[[ Data records, beginning ]]
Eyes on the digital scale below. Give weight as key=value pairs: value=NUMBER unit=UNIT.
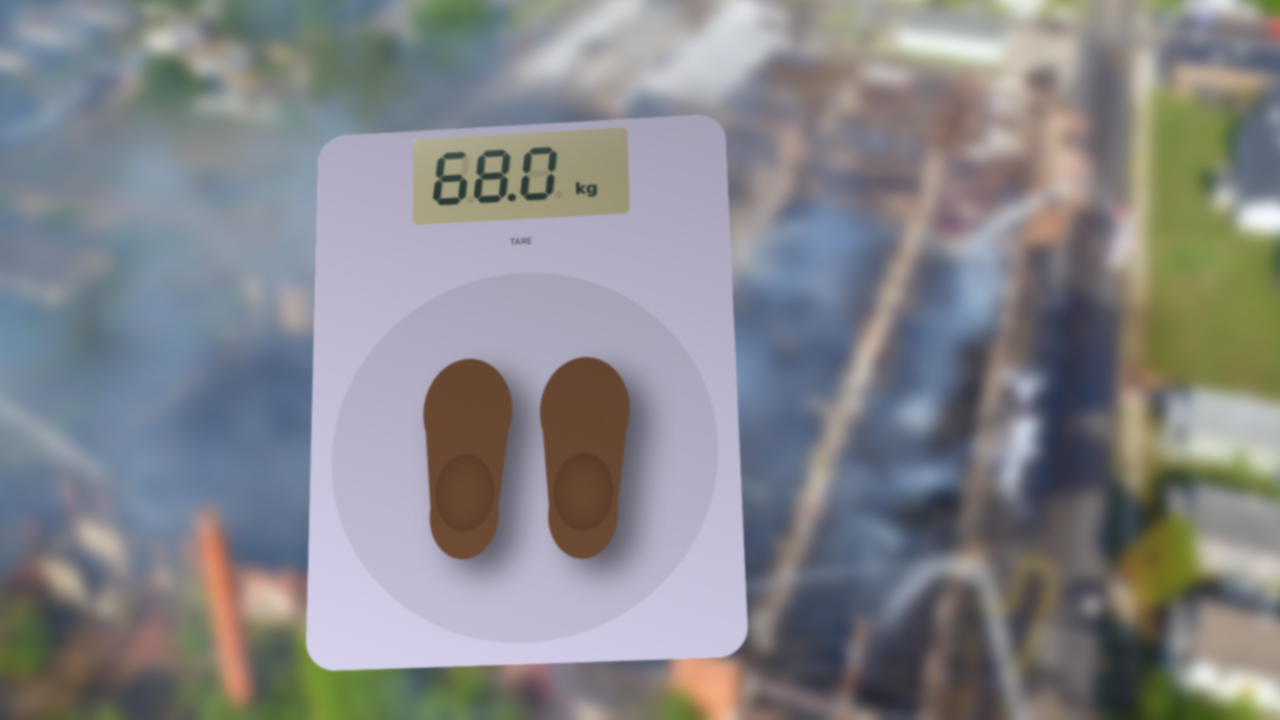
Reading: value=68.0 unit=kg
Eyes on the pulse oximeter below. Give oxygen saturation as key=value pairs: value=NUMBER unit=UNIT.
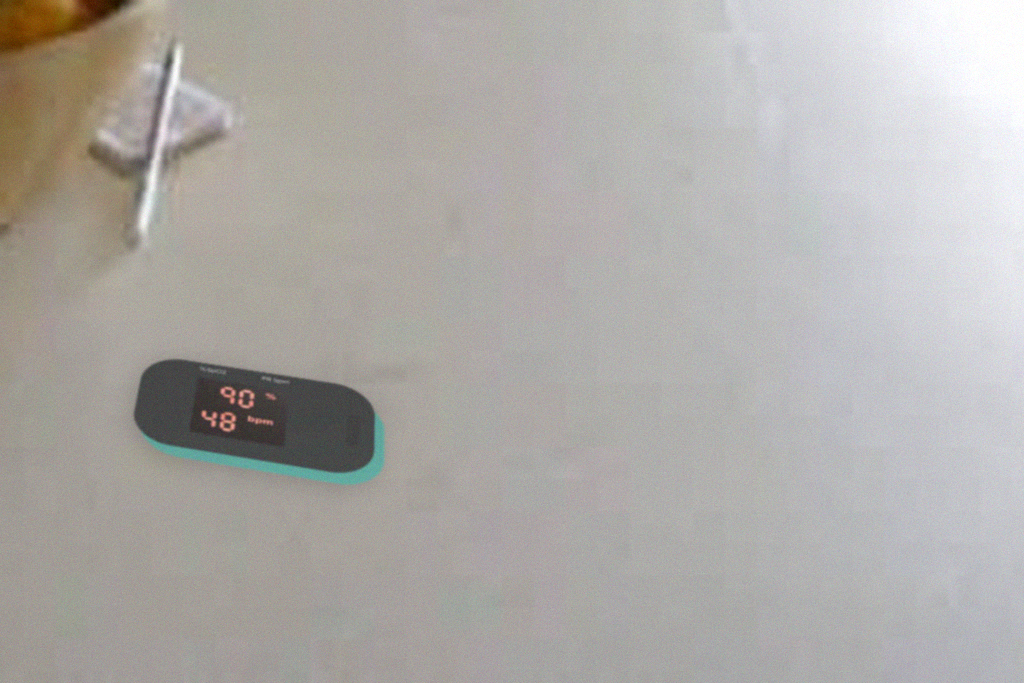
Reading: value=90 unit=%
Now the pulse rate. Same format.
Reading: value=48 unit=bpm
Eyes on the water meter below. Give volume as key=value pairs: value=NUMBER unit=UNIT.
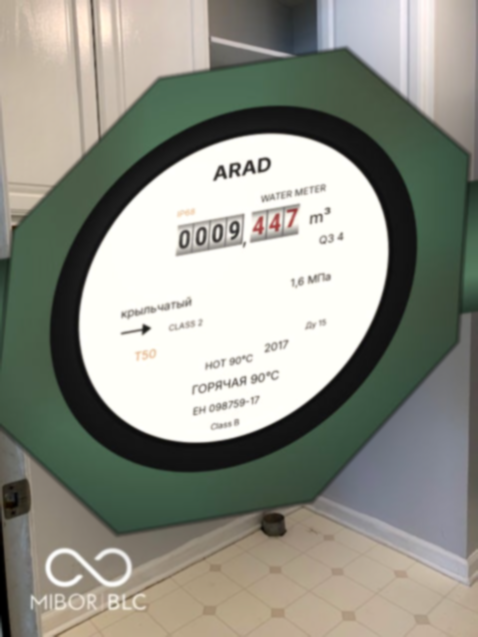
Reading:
[[ Data records, end ]]
▸ **Exercise requirements**: Could you format all of the material above as a Markdown table with the columns Row and Content, putting each line in its own numbered row? Skip blank lines, and leave the pictures out.

▸ **Your response**:
| Row | Content |
|---|---|
| 1 | Eyes on the digital scale below. Give weight as key=value pairs: value=NUMBER unit=UNIT. |
| 2 | Reading: value=68.0 unit=kg |
| 3 | Eyes on the pulse oximeter below. Give oxygen saturation as key=value pairs: value=NUMBER unit=UNIT. |
| 4 | Reading: value=90 unit=% |
| 5 | Now the pulse rate. Same format. |
| 6 | Reading: value=48 unit=bpm |
| 7 | Eyes on the water meter below. Give volume as key=value pairs: value=NUMBER unit=UNIT. |
| 8 | Reading: |